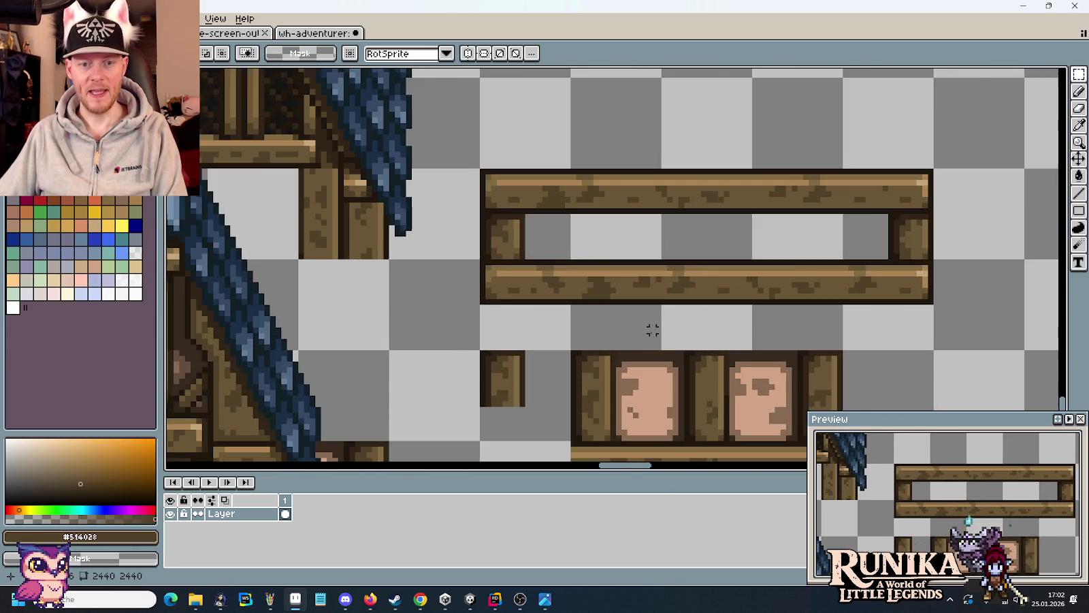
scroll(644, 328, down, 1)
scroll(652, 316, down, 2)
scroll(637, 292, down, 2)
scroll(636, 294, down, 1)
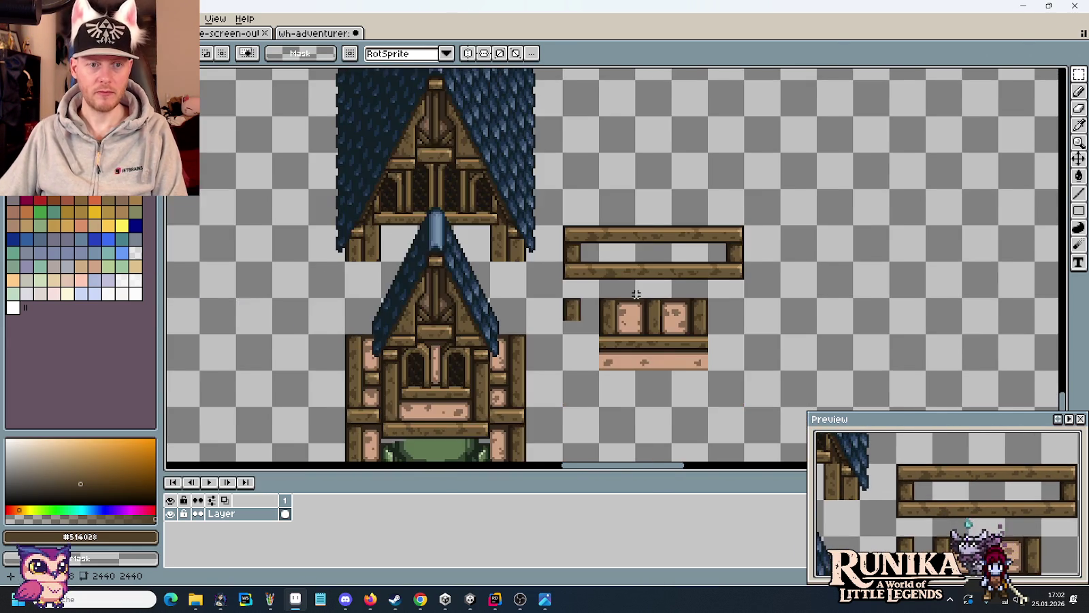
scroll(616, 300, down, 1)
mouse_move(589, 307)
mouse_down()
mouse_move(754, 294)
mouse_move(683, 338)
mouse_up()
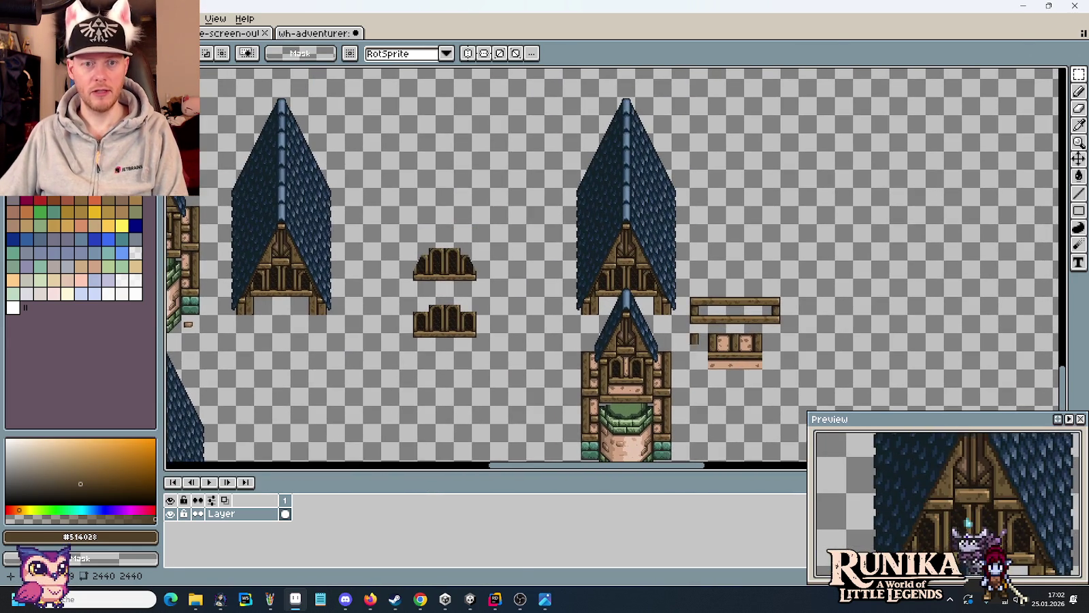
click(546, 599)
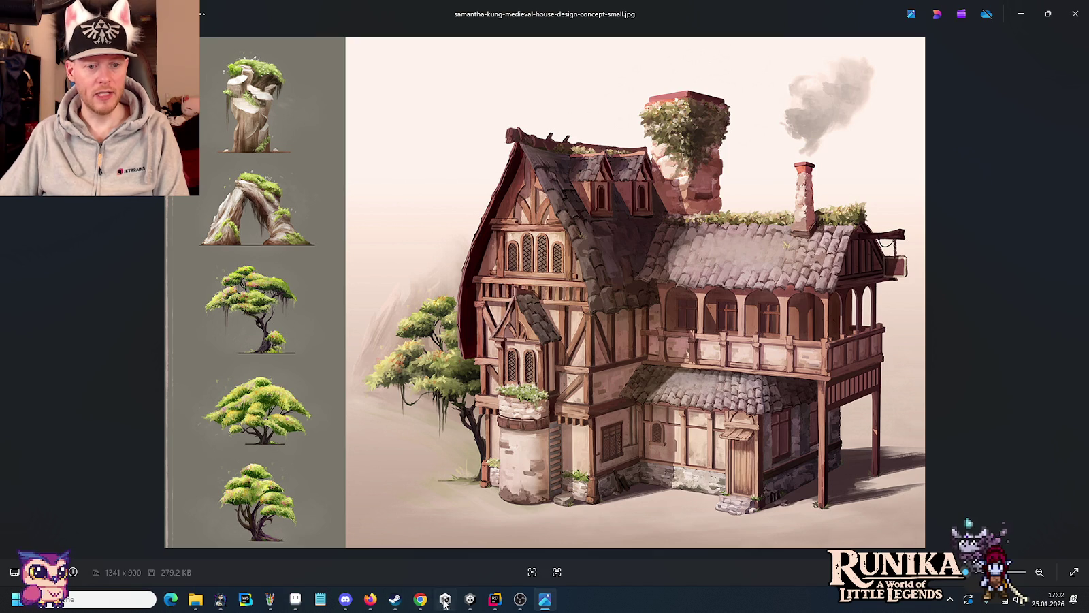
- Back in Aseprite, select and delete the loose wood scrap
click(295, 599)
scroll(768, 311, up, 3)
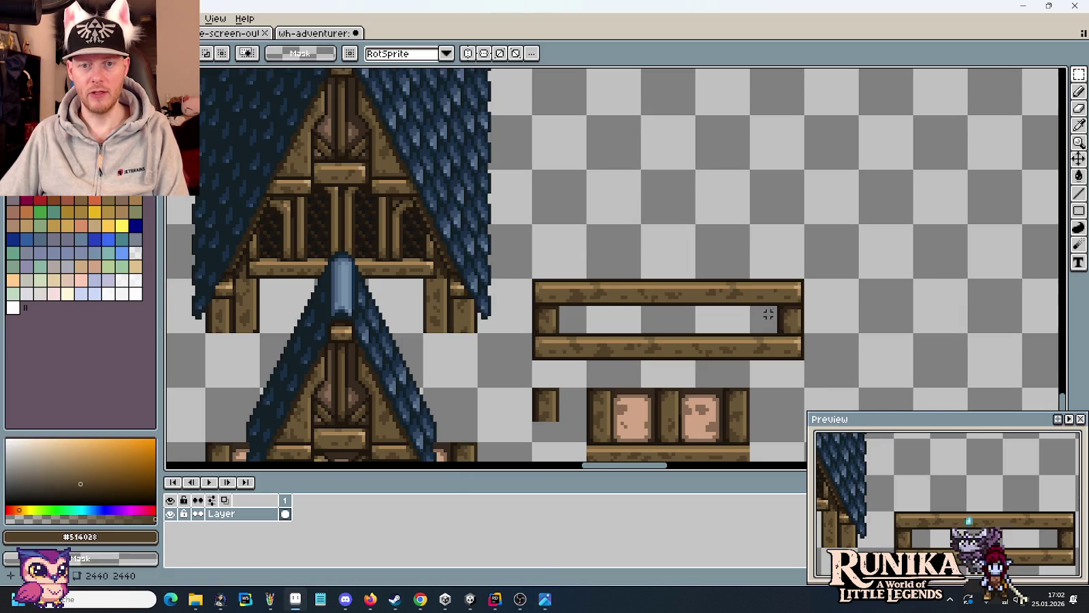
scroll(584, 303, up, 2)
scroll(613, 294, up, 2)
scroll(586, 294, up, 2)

________________

• What to produce
The answer is to be the lines of the listing from the first through the one with "scroll(584, 303, up, 2)", reproduced exactly, without any pictures.

• Answer section
scroll(644, 328, down, 1)
scroll(652, 316, down, 2)
scroll(637, 292, down, 2)
scroll(636, 294, down, 1)
scroll(616, 300, down, 1)
mouse_move(589, 307)
mouse_down()
mouse_move(754, 294)
mouse_move(683, 338)
mouse_up()
click(546, 599)
- Back in Aseprite, select and delete the loose wood scrap
click(295, 599)
scroll(768, 311, up, 3)
scroll(584, 303, up, 2)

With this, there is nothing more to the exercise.